[Exercise materials]
***
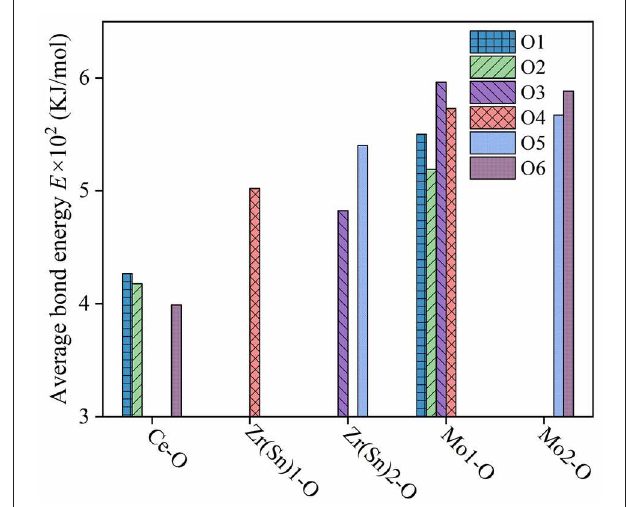
FIGURE 10 | Bond energy of different bond type for Ce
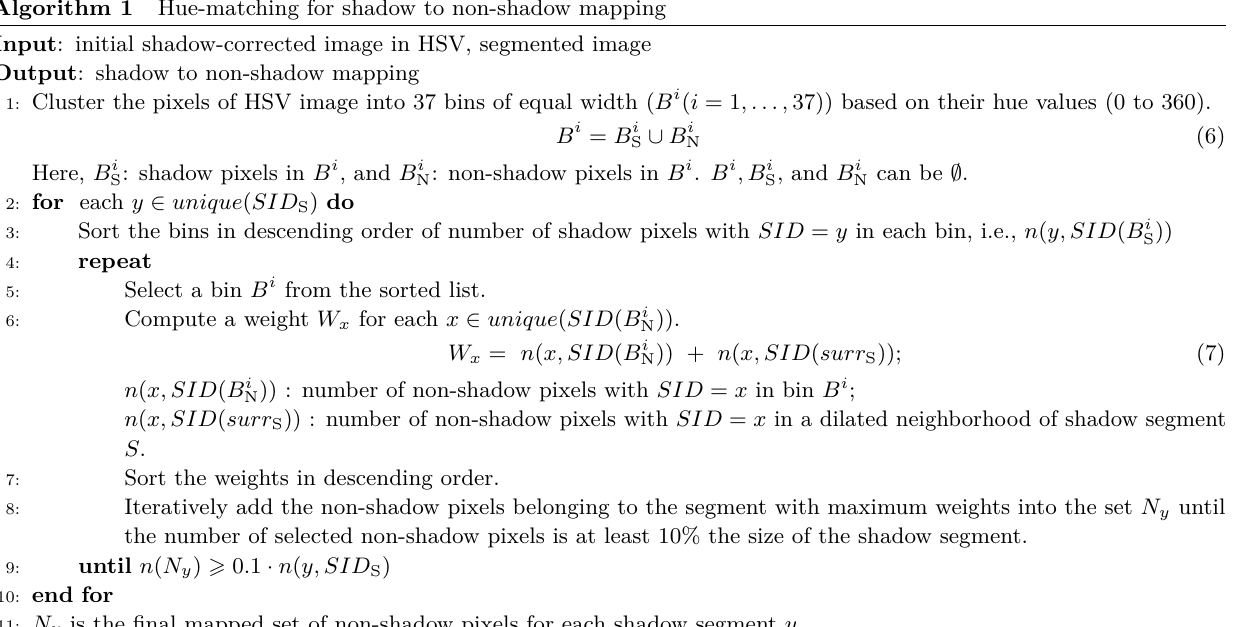
Algorithm 1 Hue-matching for shadow to non-shadow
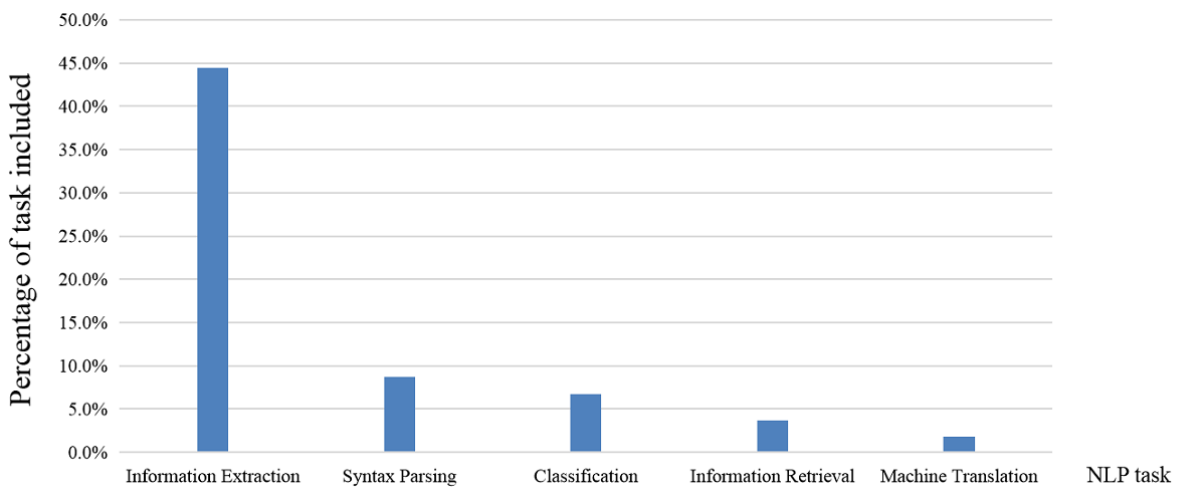
Figure 9. Top five ranks of the research tasks of natural language processing (NLP) in the medical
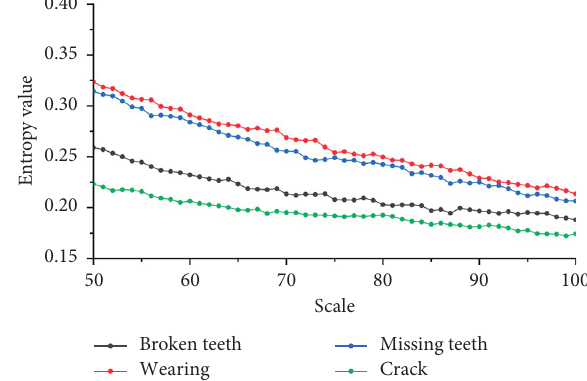
Figure 12: DCSMDE value curve after flattening.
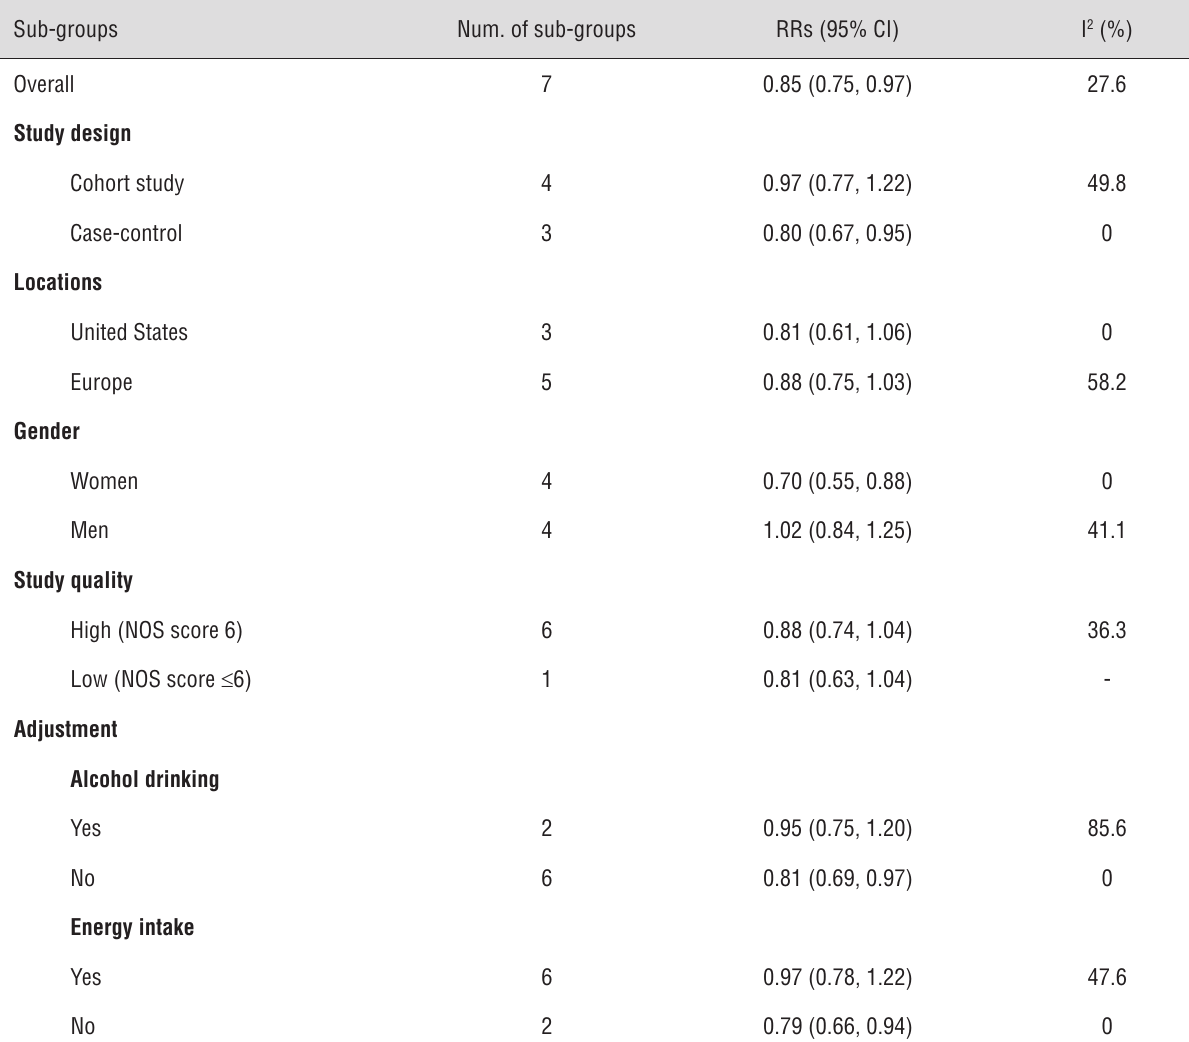
Table 2 - Subgroup analysis for dietary vitamin D intake and the risk of RCC.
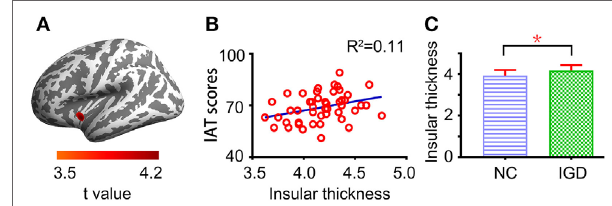
FigUre 2 | (a) The panel shows the left lateral brain image depicting a correlation between the left insular cortical thickness (CT) and Internet Addiction Test (IAT) total scores in male youths with Internet gaming disorder (IGD). The image was peak-level thresholded at P < 0.001 (two-tailed, uncorrected) and cluster-level thresholded at cluster size > 100 for exploratory analysis. The warm color denotes the positive correlation, and the colored bar shows t values. (B) The scatter plot shows the relationship between means of the left insular CT and IAT total scores in youths with IGD. R 2 , the coefficient of determination. (c) The histogram illustrates group means of the left insular CT for youths with IGD and normal controls (NCs).* P < 0.05. Error bars reflect the SD.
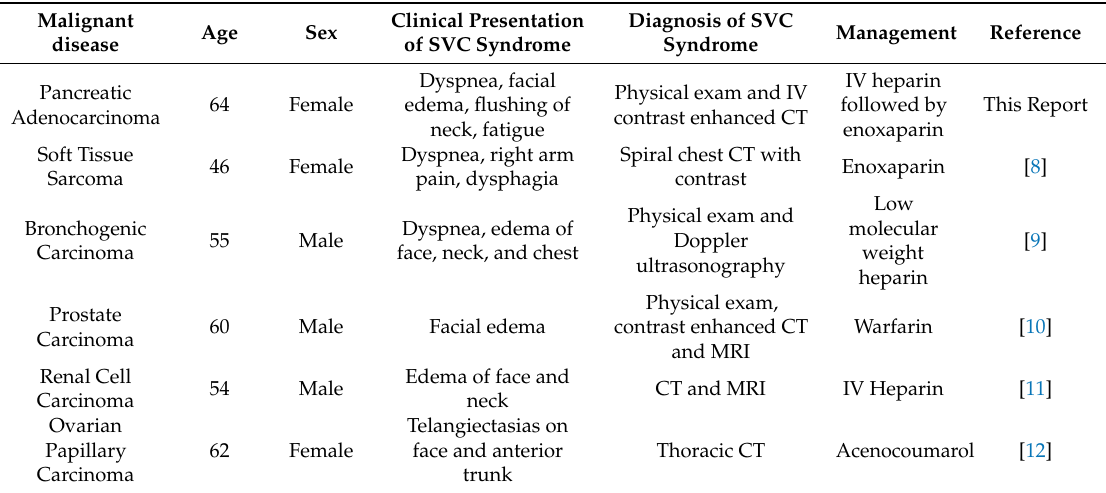
Table 1. SVC syndrome caused by intravascular thrombosis in association with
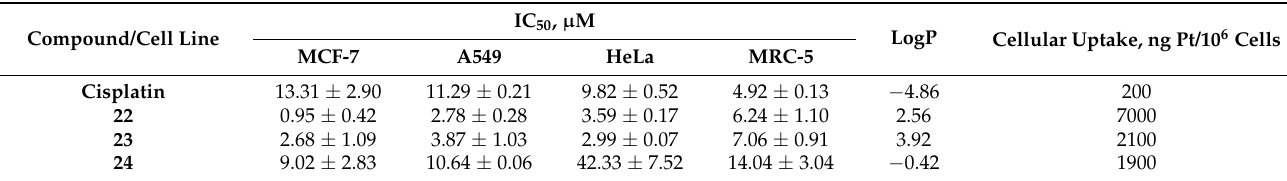
Table 11. Antiproliferative activity of cisplatin and prodrugs 22–24 on MCF-7 (breast cancer), A549 (lung carcinoma), HeLa (cervical cancer), and MCR-5 (embryo fibroblast) cell lines. LogP values and cellular uptake in MCF-7 cells are also shown.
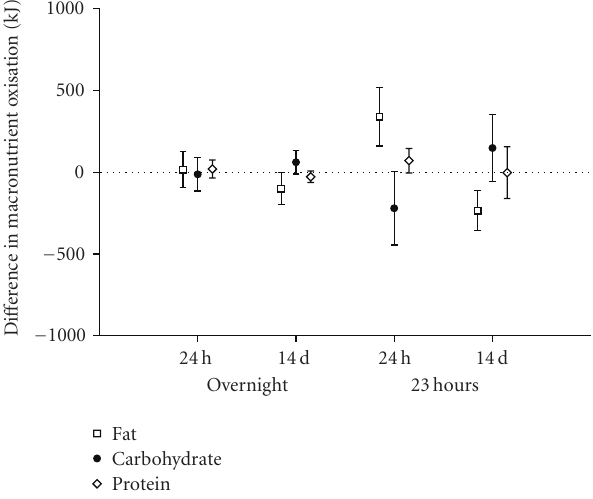
Figure 2: Mean di ff erences and standard deviations of di ff erences between measures of fat, carbohydrate, and protein oxidation, made overnight and over 23 hours, and repeated after a 24-hour or 14-day interval. Untreated (placebo) subjects, n =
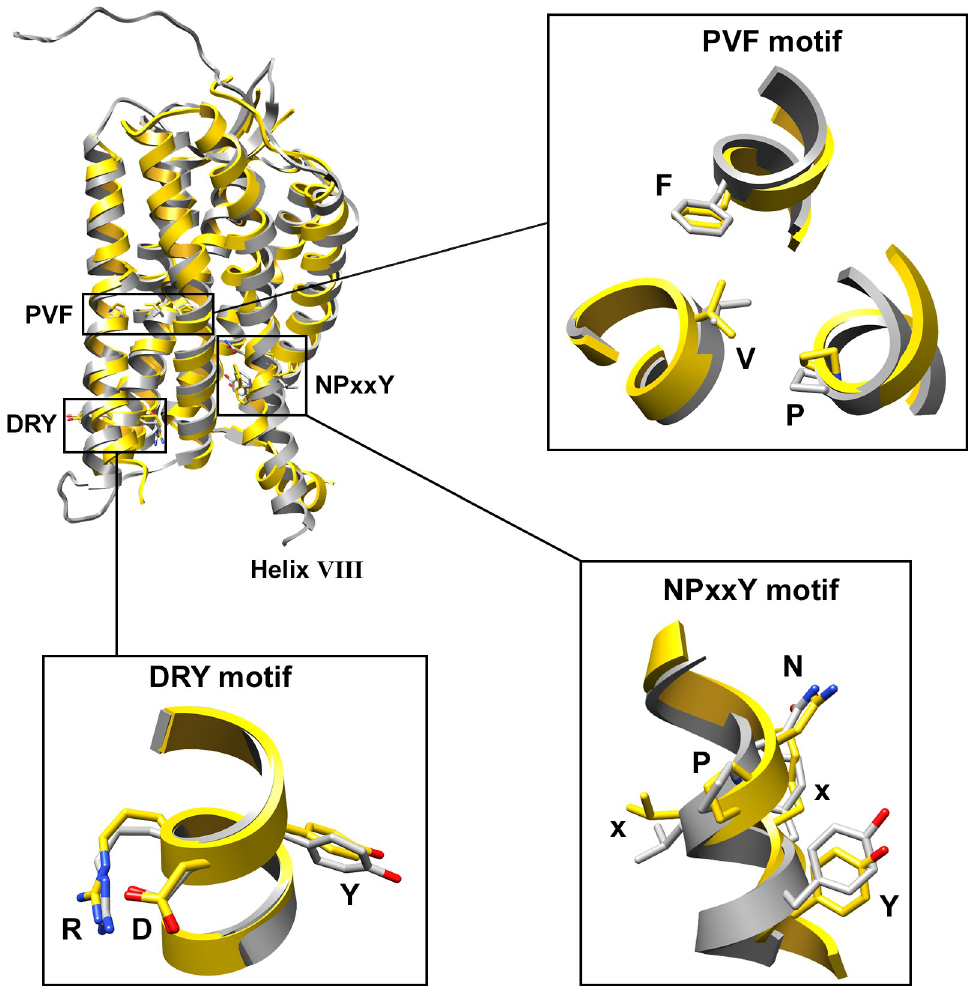
Fig 2. Comparison of the apo-AT 1 R model to the inactive AT 1 R crystal structure (4YAY). The apo-AT 1 R model (grey) is aligned to the inactive AT 1 R (gold), and the activation motifs are expanded in boxes with the residues labeled by single amino acid letter and structure shown as sticks colored by atom type, with the carbons grey and gold for the apo-AT 1 R model and 4YAY crystal structure,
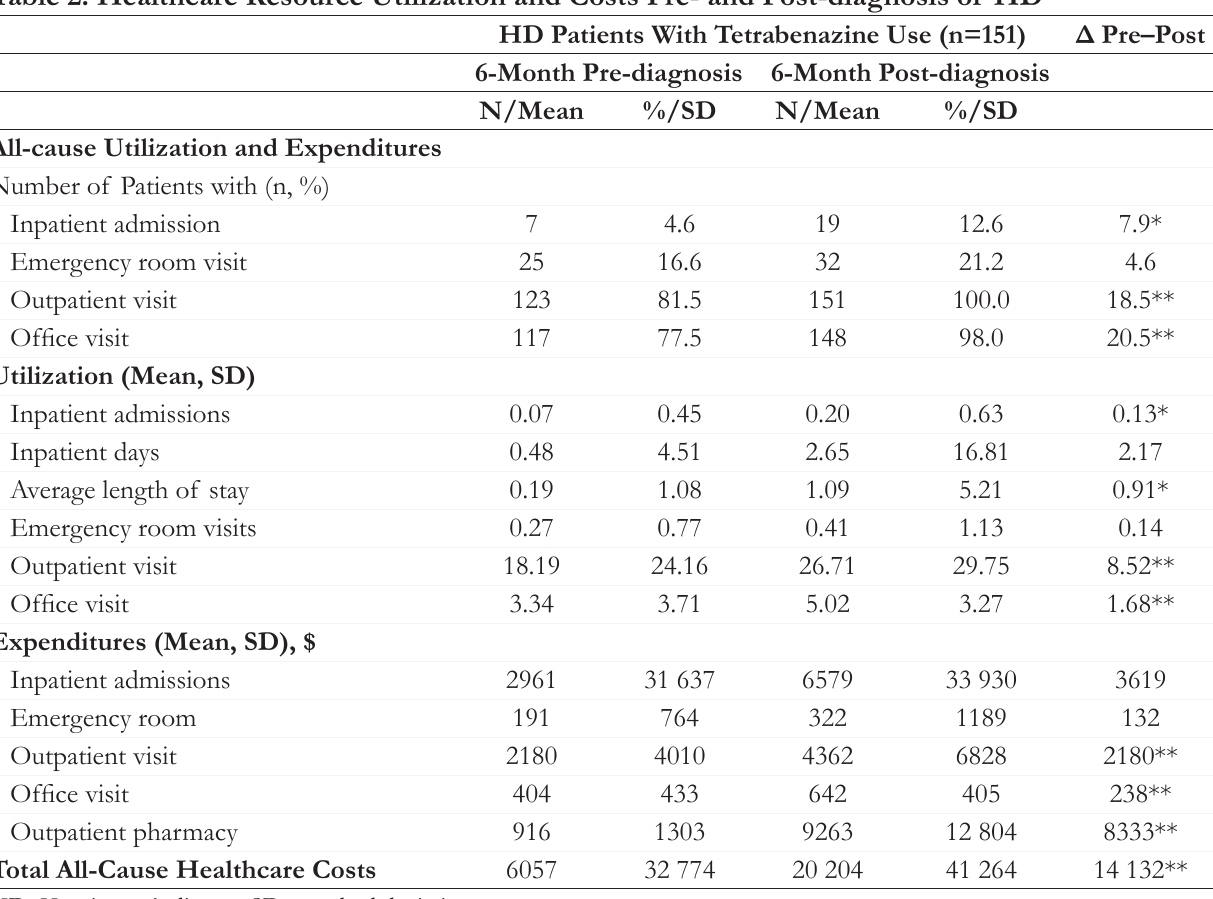
Table 2. Healthcare Resource Utilization and Costs Pre- and Post-diagnosis of HD HD Patients With Tetrabenazine Use (n=151) Δ Pre–Post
***
[Problem to work on]
Without including any picture, print every record exactly as written above.

[Answer space]
FIGURE 10 | Bond energy of different bond type for Ce
Algorithm 1 Hue-matching for shadow to non-shadow
Figure 9. Top five ranks of the research tasks of natural language processing (NLP) in the medical
Figure 12: DCSMDE value curve after flattening.
Table 2 - Subgroup analysis for dietary vitamin D intake and the risk of RCC.
FigUre 2 | (a) The panel shows the left lateral brain image depicting a correlation between the left insular cortical thickness (CT) and Internet Addiction Test (IAT) total scores in male youths with Internet gaming disorder (IGD). The image was peak-level thresholded at P < 0.001 (two-tailed, uncorrected) and cluster-level thresholded at cluster size > 100 for exploratory analysis. The warm color denotes the positive correlation, and the colored bar shows t values. (B) The scatter plot shows the relationship between means of the left insular CT and IAT total scores in youths with IGD. R 2 , the coefficient of determination. (c) The histogram illustrates group means of the left insular CT for youths with IGD and normal controls (NCs).* P < 0.05. Error bars reflect the SD.
Table 1. SVC syndrome caused by intravascular thrombosis in association with
Table 11. Antiproliferative activity of cisplatin and prodrugs 22–24 on MCF-7 (breast cancer), A549 (lung carcinoma), HeLa (cervical cancer), and MCR-5 (embryo fibroblast) cell lines. LogP values and cellular uptake in MCF-7 cells are also shown.
Figure 2: Mean di ff erences and standard deviations of di ff erences between measures of fat, carbohydrate, and protein oxidation, made overnight and over 23 hours, and repeated after a 24-hour or 14-day interval. Untreated (placebo) subjects, n =
Fig 2. Comparison of the apo-AT 1 R model to the inactive AT 1 R crystal structure (4YAY). The apo-AT 1 R model (grey) is aligned to the inactive AT 1 R (gold), and the activation motifs are expanded in boxes with the residues labeled by single amino acid letter and structure shown as sticks colored by atom type, with the carbons grey and gold for the apo-AT 1 R model and 4YAY crystal structure,
Table 2. Healthcare Resource Utilization and Costs Pre- and Post-diagnosis of HD HD Patients With Tetrabenazine Use (n=151) Δ Pre–Post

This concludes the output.